The Romans and Greeks likely painted the Iron Age Celts with the barbarian brush in order to frighten their people into believing the group was culturally inferior.  Apparently the art of propaganda goes back to ancient times.

There was a resurgence in Druidism in the 18th Century, culminating with the founding of an English fraternal organization called the Ancient Order of Druids in 1781.  Historian William Stukeley investigated the ancient megalithic monuments (i.e. Stonehenge) during this time and believed that they were associated with the Druid culture.  The likelihood of the druids erecting these stones has been debated, since the Celtic tribes that spawned the Druids did not arrive in the area until well after they were said to be created.  Ancient Druids were thought to have gathered in caves or densely wooded areas.  Still, many philosophers of the day began describing themselves as Druids--using the term as a synonym for free-thinkers.  William Blake was supposedly one of the Archdruids of the Order in the early 1800s.

Can you identify the world leader in this 1908 Ancient Order of Druids installation photo?
The advent of Romanticism brought Druids into popular culture in novels and opera. Chateaubriand’s Les Martyrs in 1809 told the story of the doomed love of a Druid priestess and a Roman soldier.  Welsh writer Edward Williams, aka Iolo Morganwg, claimed to have collected the knowledge of the ancient druids into a series of manuscripts.  Many scholars now believe these works may be largely fabrication, as Williams was one of the premiere literary forgers of his time.  The ancient Druid lore Williams claimed to know may actually be his own interpretation of the mystical rites of pagan religions.
Neo-druidic symbol, the celtic tree.
Currently, the largest Druid group in the world is The Order of Bards, Ovates, and Druids.  It was formed in 1964 as a split from the Ancient Druid Order.  They use a wide range of sources for their teachings--these “neo-druids” can be pagan, occultist, spiritualistic, or even Christian.  Since the 1980s, the Celtic Reconstructionists have attempted to recreate a ritual more consistent with the Iron Age Druids.
Modern druids celebrate at Stonehenge.
We may never know the true teachings of the ancient Druids.  The British museum says this about neo-Druidism:
Modern Druids have no direct connection to the Druids of the Iron Age. Many of our popular ideas about the Druids are based on the misunderstandings and misconceptions of scholars 200 years ago.
That element of the unknown only adds to the mystery of the Druids.  In trying to connect with these ethereal shaman and the ancient Gods they worshipped, people have created their own teachings and folklore.  And perhaps that supports the true Druidic ethos.

Have a great day!  And hug a tree if you get a chance.


  1. Very informative and I'm still laughing at the badger photo!

  2. headed out to hug a tree this very minute....

  3. Love this! Another fascinating addition to your series.

▸ INFORMATION SHOWN
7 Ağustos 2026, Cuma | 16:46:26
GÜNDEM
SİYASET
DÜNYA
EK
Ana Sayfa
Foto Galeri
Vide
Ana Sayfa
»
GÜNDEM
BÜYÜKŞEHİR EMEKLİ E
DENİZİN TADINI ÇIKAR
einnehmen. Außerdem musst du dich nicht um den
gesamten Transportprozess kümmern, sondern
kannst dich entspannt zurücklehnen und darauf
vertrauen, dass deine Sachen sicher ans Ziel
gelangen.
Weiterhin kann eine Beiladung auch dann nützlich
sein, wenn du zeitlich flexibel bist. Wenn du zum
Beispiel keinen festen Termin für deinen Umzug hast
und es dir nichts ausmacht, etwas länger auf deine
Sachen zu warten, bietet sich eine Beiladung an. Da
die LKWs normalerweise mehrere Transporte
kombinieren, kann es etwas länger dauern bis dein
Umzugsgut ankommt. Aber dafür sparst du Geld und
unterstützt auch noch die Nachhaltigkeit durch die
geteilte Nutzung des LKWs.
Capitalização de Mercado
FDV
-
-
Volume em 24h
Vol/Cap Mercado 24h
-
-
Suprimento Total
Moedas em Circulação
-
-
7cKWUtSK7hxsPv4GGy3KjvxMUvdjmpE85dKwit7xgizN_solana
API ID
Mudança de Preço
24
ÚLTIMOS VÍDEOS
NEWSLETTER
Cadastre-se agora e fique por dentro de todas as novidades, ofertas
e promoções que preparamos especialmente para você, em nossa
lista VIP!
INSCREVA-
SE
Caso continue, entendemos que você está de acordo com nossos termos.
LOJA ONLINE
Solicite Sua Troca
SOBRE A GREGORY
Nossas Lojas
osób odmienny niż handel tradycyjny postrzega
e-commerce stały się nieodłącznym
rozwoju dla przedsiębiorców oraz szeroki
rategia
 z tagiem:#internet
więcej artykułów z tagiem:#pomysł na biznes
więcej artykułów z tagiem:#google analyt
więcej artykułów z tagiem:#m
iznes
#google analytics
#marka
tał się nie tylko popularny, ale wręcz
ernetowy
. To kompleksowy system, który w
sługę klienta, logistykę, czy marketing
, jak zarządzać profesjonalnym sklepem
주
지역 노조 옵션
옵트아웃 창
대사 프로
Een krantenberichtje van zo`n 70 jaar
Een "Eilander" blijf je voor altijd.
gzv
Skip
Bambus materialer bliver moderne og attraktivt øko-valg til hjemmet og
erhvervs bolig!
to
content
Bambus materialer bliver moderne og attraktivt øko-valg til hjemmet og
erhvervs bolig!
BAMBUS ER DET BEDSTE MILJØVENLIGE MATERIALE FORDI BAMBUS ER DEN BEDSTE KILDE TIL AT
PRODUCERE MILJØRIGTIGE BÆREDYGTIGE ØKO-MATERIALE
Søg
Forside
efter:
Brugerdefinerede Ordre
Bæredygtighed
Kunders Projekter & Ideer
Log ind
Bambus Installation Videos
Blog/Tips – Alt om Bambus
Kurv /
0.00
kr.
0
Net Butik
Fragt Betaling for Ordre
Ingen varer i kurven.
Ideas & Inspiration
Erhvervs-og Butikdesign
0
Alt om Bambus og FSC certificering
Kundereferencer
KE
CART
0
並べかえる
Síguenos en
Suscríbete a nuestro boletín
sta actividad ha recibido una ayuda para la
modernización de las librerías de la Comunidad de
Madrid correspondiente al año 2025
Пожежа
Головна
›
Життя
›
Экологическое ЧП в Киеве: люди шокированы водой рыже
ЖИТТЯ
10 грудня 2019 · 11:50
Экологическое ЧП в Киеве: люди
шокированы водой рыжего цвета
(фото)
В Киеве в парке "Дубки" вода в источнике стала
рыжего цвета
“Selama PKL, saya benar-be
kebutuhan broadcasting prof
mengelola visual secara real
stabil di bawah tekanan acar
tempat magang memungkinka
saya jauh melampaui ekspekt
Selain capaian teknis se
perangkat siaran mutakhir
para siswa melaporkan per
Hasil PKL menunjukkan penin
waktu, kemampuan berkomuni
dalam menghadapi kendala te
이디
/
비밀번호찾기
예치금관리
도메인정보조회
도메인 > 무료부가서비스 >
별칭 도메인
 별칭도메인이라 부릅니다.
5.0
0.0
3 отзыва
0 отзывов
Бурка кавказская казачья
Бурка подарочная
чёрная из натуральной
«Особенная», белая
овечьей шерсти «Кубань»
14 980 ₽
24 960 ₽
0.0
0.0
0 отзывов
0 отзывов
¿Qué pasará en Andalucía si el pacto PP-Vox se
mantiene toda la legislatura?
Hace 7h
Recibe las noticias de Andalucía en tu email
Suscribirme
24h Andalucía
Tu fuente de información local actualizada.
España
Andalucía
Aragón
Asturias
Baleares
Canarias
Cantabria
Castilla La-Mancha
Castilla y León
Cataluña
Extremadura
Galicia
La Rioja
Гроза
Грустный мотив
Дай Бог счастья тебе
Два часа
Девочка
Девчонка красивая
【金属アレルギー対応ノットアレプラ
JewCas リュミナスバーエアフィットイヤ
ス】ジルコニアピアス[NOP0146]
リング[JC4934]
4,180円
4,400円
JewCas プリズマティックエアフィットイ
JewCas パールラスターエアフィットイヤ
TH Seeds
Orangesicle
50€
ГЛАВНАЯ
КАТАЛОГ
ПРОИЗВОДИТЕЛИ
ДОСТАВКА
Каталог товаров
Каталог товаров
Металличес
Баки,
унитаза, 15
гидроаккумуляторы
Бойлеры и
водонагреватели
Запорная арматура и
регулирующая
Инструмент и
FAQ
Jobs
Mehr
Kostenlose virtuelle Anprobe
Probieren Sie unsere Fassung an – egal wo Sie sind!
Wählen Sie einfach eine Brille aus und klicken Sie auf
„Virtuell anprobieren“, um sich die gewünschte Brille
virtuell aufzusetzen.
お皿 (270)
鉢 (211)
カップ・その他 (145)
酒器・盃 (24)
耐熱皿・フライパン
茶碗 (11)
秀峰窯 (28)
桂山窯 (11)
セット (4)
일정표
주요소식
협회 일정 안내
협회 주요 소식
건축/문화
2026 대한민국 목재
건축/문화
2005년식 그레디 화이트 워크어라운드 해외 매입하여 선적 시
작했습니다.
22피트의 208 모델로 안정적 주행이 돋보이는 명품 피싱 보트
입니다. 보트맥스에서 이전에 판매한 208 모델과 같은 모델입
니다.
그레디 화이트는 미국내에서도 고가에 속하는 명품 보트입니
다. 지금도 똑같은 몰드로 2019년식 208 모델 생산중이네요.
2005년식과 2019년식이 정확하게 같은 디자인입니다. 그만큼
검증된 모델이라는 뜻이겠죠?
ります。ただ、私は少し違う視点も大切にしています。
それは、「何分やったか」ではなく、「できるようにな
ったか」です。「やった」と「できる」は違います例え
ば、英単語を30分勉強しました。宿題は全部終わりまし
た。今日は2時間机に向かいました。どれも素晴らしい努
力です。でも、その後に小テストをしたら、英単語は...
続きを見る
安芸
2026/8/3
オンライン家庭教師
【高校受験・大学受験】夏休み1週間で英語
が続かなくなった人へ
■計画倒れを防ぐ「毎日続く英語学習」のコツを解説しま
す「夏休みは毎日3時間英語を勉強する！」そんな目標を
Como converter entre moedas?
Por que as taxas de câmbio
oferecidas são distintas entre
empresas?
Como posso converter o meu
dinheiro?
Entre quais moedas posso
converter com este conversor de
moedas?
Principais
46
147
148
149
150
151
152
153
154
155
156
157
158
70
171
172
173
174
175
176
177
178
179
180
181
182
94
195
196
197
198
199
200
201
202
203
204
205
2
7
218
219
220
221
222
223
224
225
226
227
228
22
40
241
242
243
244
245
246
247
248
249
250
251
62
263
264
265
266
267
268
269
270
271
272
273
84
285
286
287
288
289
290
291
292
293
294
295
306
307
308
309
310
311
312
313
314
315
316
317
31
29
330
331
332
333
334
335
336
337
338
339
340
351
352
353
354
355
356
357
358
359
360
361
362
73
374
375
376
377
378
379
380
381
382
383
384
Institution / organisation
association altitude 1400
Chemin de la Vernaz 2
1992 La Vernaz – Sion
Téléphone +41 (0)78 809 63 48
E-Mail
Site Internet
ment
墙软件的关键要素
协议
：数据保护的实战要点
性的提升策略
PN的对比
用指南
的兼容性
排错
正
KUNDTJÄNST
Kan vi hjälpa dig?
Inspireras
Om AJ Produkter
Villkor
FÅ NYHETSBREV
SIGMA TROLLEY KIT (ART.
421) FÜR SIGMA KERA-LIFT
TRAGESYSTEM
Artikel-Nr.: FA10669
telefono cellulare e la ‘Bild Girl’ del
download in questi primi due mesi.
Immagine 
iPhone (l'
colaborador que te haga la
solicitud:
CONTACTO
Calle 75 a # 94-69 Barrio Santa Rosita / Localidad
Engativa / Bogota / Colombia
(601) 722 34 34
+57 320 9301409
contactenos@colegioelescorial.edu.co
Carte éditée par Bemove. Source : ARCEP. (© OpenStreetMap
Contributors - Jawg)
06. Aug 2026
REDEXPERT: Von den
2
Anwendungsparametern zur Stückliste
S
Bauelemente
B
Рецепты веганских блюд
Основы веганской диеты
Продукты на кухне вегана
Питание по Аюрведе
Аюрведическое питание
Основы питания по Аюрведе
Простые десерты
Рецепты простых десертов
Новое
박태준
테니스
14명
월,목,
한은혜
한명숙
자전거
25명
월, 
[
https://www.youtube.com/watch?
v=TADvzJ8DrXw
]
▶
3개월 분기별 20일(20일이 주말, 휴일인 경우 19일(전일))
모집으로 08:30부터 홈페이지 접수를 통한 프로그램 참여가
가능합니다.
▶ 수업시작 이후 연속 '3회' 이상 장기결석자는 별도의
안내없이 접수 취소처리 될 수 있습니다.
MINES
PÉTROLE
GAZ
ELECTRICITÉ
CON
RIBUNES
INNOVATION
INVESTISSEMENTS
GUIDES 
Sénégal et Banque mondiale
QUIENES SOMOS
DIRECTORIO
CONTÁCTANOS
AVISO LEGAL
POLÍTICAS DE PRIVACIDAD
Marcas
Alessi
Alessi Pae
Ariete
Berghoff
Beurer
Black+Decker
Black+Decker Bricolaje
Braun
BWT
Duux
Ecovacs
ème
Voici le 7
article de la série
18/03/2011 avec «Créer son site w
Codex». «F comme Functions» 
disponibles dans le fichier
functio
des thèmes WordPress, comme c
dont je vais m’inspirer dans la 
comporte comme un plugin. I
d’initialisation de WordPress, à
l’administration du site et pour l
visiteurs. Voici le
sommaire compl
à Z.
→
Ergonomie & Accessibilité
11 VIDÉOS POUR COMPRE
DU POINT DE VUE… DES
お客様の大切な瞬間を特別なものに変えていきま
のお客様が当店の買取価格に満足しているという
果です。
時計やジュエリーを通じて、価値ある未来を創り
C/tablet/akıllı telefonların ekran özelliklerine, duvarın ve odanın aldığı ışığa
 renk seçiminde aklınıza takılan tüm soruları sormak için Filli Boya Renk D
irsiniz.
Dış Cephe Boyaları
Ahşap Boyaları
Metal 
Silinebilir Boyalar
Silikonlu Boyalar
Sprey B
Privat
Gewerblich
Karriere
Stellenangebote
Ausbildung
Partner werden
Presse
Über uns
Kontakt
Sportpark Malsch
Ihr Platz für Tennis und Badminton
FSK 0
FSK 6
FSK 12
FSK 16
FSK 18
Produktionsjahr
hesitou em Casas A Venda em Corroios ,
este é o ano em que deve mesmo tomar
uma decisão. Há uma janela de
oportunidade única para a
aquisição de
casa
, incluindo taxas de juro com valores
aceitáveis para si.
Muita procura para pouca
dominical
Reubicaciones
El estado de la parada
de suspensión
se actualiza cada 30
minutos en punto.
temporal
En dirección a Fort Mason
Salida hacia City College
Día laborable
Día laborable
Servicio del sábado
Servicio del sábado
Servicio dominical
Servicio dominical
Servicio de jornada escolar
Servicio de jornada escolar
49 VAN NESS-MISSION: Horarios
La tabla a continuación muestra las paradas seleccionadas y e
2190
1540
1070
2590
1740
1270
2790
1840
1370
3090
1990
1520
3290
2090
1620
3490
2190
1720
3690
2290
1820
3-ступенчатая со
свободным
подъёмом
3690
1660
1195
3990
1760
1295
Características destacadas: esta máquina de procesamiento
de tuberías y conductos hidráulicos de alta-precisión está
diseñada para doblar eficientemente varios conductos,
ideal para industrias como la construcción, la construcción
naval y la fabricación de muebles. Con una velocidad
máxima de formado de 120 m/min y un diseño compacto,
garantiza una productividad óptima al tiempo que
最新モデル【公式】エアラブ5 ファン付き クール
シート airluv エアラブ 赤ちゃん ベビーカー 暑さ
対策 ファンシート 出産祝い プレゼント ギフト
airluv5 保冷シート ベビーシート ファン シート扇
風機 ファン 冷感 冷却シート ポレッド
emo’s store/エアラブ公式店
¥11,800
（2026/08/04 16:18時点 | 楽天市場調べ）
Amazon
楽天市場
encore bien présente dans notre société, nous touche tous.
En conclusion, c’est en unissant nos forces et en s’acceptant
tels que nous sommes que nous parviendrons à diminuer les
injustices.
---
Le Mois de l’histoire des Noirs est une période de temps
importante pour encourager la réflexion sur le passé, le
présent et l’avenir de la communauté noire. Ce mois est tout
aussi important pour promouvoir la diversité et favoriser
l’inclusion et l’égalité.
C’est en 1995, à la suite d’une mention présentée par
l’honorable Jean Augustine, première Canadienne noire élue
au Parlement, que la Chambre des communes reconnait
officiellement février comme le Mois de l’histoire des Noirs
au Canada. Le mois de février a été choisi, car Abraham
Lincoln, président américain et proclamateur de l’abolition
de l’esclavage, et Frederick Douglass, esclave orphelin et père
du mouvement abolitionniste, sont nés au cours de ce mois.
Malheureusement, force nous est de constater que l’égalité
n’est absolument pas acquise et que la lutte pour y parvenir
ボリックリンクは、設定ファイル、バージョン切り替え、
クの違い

▸ WORK INSTRUCTION
Decide whether each statement agrees with the passage on Druids, answering yes or no and quoting the words from the passage that settle it. 1. The Ancient Order of Druids was founded in 1781. 2. The Celtic Reconstructionists began trying to recreate Iron Age Druid ritual in the 1960s. 3. Chateaubriand's Les Martyrs told of the love between a Druid priestess and a Greek soldier. The records are separate material, apart from the text.

▸ RESPONSE AREA
1. Yes: "the founding of an English fraternal organization called the Ancient Order of Druids in 1781"
2. No: "Since the 1980s, the Celtic Reconstructionists have attempted to recreate a ritual more consistent with the Iron Age Druids."
3. No: "told the story of the doomed love of a Druid priestess and a Roman soldier"